Kedua, ini keknya preman yang menyamar dengan baju ormas. Ia memalak sopir truk dengan mengutip uang atas nama lewat jalan kekuasaannya. Arogan, memaki, dan sejenisnya. Identik.

Ketiga, ngerinya adalah kepala desa. Sampai mengusir warganya karena melaporkan tindakan pungli di sekolah dasar negeri. Seorang pimpinan desa, tentu tidak etis memaki dan mengusir warganya dengan seragam ormasnya. Bagaimana ia bersikap sebagai kepala desa, namun malah seolah mengintimidasi menggunakan atribut ormas.

Mengingatkan dulu arogansi dan di atas hukum itu dilakukan FPI dengan sweepingnya. Mereka sudah punah karena tindakan yang sangat terlambat, usai banyak kejadian sampai mengorbankan nyawa. Eh kini hadir lagi dengan konteks yang berbeda.

PP sebagai ormas, menggunakan Pancasila pula sebagai nama, harusnya jauh lebih bijak, taat aturan, dan tidak menggunakan bahasa kasar, arogan, dan merasa di atas hukum. Apa yang terjadi beberapa kali tersebut, tentu masih akan banyak kisah senada, fenomena gunung es. Mengapa bisa demikian?

Satu, penyelesaian  yang begitu-begitu saja. Garang pas bertikai, nanti saat meminta maaf karena pasti didamprat pimpinan di atasnya, melempem kek krupuk kesiram sambel, seperti seblak. Penyelesaian yang selalu terulang dan tidak akan ada efek jera karena akan diulang di tempat dan waktu yang berbeda.

Minta maaf itu sebuah keagungan, namun bukan sekadar lamis dan terus saja terulang. Bagaimana bisa demikian banyak kejadian yang sama, maaf dan selesai, namun perulangan terus saja terjadi.

Dua, salah paham dan paham yang salah itu dua konteks yang berbeda banget. Salah paham itu adanya perbedaan pemahaman, kalau paham yang salah itu, sudah tahu kalau keliru namun merasa benar. bahasa bagus namun dipakai untuk mengelabui. Selalu saja kata salah paham, maaf, dan sejenisnya yang dipakai. Apalagi dibumbui orang beragama, beriman itu bla…bla.. mbelgedhes.

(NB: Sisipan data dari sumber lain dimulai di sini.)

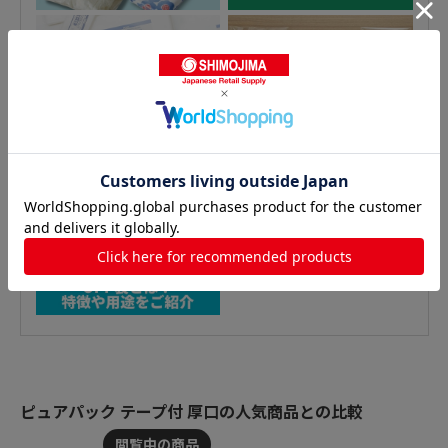
ピュアパック テープ付 厚口の人気商品との比較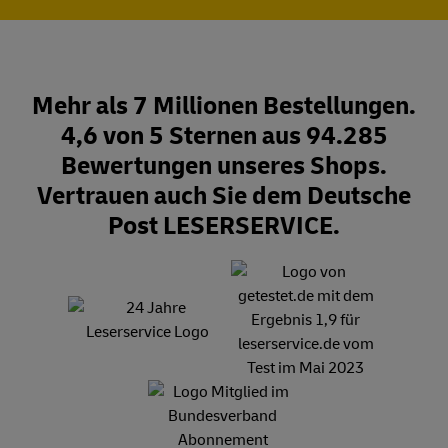
Mehr als 7 Millionen Bestellungen.
4,6 von 5 Sternen aus 94.285
Bewertungen unseres Shops.
Vertrauen auch Sie dem Deutsche
Post LESERSERVICE.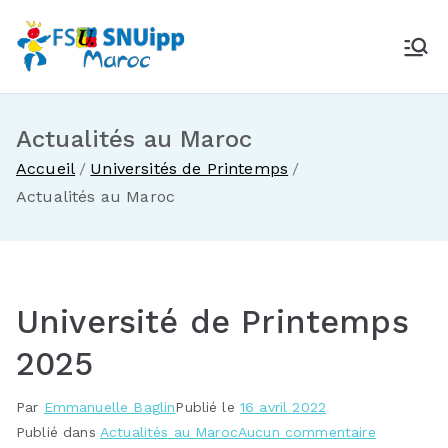
Aller
au
SNUipp Maroc
Des idées qui font école
contenu
Actualités au Maroc
Accueil
Universités de Printemps
Actualités au Maroc
Université de Printemps
2025
Par
Emmanuelle Baglin
Publié le
16 avril 2022
sur
Publié dans
Actualités au Maroc
Aucun commentaire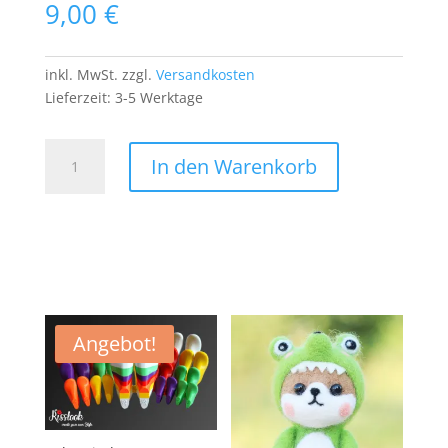
9,00
€
inkl. MwSt.
zzgl.
Versandkosten
Lieferzeit:
3-5 Werktage
This
In den Warenkorb
is
Fine
Dog
Patch
Aufnäher
Bügelbild
Hund
Meme
Angebot!
Comic
Zeichnung
Menge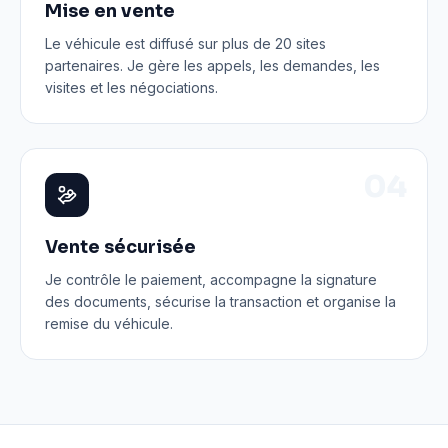
Mise en vente
Le véhicule est diffusé sur plus de 20 sites
partenaires. Je gère les appels, les demandes, les
visites et les négociations.
0
4
Vente sécurisée
Je contrôle le paiement, accompagne la signature
des documents, sécurise la transaction et organise la
remise du véhicule.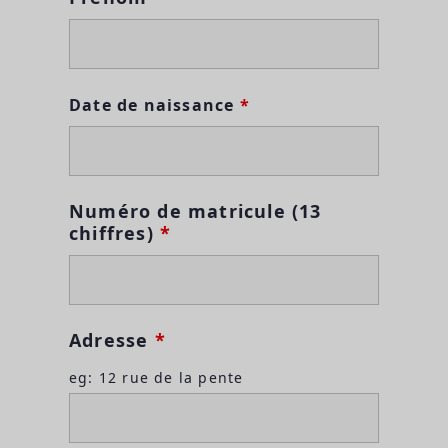
Date de naissance
*
Numéro de matricule (13
chiffres)
*
Adresse
*
eg: 12 rue de la pente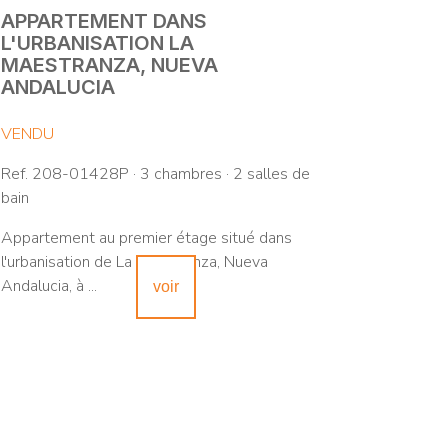
APPARTEMENT DANS
L'URBANISATION LA
MAESTRANZA, NUEVA
ANDALUCIA
VENDU
Ref. 208-01428P · 3 chambres · 2 salles de
bain
Appartement au premier étage situé dans
l'urbanisation de La Maestranza, Nueva
Andalucia, à ...
voir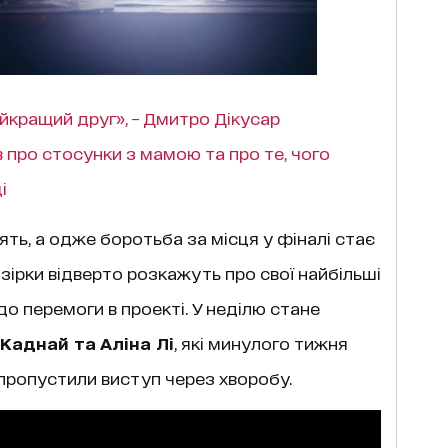
айкращий друг», – Дмитро Дікусар
 про стосунки з мамою та про те, чого
і
ять, а одже боротьба за місця у фіналі стає
ірки відверто розкажуть про свої найбільші
о перемоги в проекті. У неділю стане
аднай та Аліна Лі
, які минулого тижня
пропустили виступ через хворобу.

Perlu disadari banyak penyelesaian masalah di lingkungan kita itu salah. Tidak memperbaiki keadaan, malah memperparah di masa depan. Sama juga dengan pembubaran ibadah agama lain yang selalu terulang.

Tiga, terlalu toleran pada tindakan bodoh, konyol, dan arogan atas nama mayoritas, ormas tertentu, dan juga kekerasan mengatasnamakan agama atau kelompok yang sama. Marah, ketika pelakunya berbeda atau malah berlawanan. Ini miris, bagaimana bisa berbangsa berperilaku munafik seperti ini, padahal mengaku negara Pancasila dan beragama pula.

Empat. Terlalu lamis. Munafik lebih tepatnya. Agama sekadar menjadi kedok, atribut, dan juga label keamanan. Perilakunya malah jauh dari ajaran agama. Tertib hukum jelas tuntunan agama, namun mengapa hidup tidak tertib justru banyak dilakukan orang beragama di negeri ini?

PP harus mau memperbaiki diri, tidak malah hanya mengatakan oknum atau meminta maaf semata. Perbaikan kader, anggota, dan pimpinannya untuk menjaga martabat Pancasila. Penegakkan hukum layak diterapkan dengan benar, tidak terus toleran pada keberadaan perilaku bar-bar.